訪日客2000万人突破、16年より45日早く アジアが増
観光庁の田村明比古長官は20日の記者会見で、訪日客が9月15日時点で2千万人を突破したことを明らかにした。これまでは団体旅行が多かったアジアの人たちが個人でも日本を訪れるようになり、前年よりも45日早い突破となったという。個人客向けの外国語案内が乏しいなどの課題も浮上。政府は出国税を検討するなど、増える訪日客への対応を急ぐ。
日本政府観光局が同日発表した8月の訪日客数は前年同月比21%増の247万人だった。中国が21%増の81万人と単月ベースで過去最高を更新して全体を押し上げた。1~8月の総計は1891万人となり、前年同期比18%増えた。現状では、年間3千万人弱のペースで推移。政府は東京五輪の2020年に4千万人の誘致をめざしている。
8月に中国が増えたのは個人客とクルーズ船の増加が主因だ。個人がビザを取得するケースが増えている。クルーズ船は今年前半には空席も目立ったが、最近は満席が多いという。韓国は35%増の62万人、香港も24%増の19万人。航空便の増加が寄与し、10カ国・地域が前年同月比2ケタ増となった。

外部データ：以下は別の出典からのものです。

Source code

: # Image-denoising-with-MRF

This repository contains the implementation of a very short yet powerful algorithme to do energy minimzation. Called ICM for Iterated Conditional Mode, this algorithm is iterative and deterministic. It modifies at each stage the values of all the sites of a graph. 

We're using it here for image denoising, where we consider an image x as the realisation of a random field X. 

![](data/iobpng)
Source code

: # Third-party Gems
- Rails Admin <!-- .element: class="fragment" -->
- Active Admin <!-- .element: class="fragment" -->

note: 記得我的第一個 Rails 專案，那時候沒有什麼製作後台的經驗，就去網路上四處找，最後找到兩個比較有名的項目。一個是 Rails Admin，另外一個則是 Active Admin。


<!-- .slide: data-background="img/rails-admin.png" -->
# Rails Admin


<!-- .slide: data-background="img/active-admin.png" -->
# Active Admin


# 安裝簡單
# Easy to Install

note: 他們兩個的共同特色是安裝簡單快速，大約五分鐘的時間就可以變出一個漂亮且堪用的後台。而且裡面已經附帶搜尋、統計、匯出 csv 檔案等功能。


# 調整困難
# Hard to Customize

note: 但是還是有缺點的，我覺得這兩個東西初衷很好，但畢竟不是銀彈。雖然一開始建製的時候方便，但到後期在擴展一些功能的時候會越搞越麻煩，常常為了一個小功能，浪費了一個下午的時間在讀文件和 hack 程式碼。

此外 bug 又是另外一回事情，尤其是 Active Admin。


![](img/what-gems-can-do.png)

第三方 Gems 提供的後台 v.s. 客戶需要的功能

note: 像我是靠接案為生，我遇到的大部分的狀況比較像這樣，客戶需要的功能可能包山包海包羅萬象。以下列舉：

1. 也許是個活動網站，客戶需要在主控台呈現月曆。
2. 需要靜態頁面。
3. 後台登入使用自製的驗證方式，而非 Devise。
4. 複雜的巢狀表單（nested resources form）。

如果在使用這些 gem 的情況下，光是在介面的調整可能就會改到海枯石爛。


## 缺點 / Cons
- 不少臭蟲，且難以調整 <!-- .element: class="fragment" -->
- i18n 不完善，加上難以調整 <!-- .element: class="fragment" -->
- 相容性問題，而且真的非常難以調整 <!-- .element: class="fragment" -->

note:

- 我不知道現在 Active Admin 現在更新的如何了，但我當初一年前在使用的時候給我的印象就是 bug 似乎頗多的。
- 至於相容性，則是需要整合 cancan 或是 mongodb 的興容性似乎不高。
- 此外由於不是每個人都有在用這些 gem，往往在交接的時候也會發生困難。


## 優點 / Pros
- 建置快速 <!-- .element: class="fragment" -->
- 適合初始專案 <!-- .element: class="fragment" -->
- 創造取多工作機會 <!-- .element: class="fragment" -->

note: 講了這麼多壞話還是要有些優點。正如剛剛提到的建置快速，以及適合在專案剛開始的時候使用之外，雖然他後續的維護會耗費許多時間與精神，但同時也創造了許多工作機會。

田村長官は「訪日客は順調に増えているが、レベルの高い課題が生じている」と指摘した。訪日客が個人客にシフトしたことで、新たな観光インフラの問題が出ている。団体客ならば大型バスなどで移動し、地下鉄や駅の表示を気にすることは少ない。ただ個人の場合は看板が複数の言語でないと困るケースが多く、駅員などとのコミュニケーションも骨が折れる。
こうした課題に対して、観光庁は観光拠点を整備する新しい財源として出国税を検討している。年末までに方向性を示す予定だが、日本人も対象に含めるかなどの難しい論点が残る。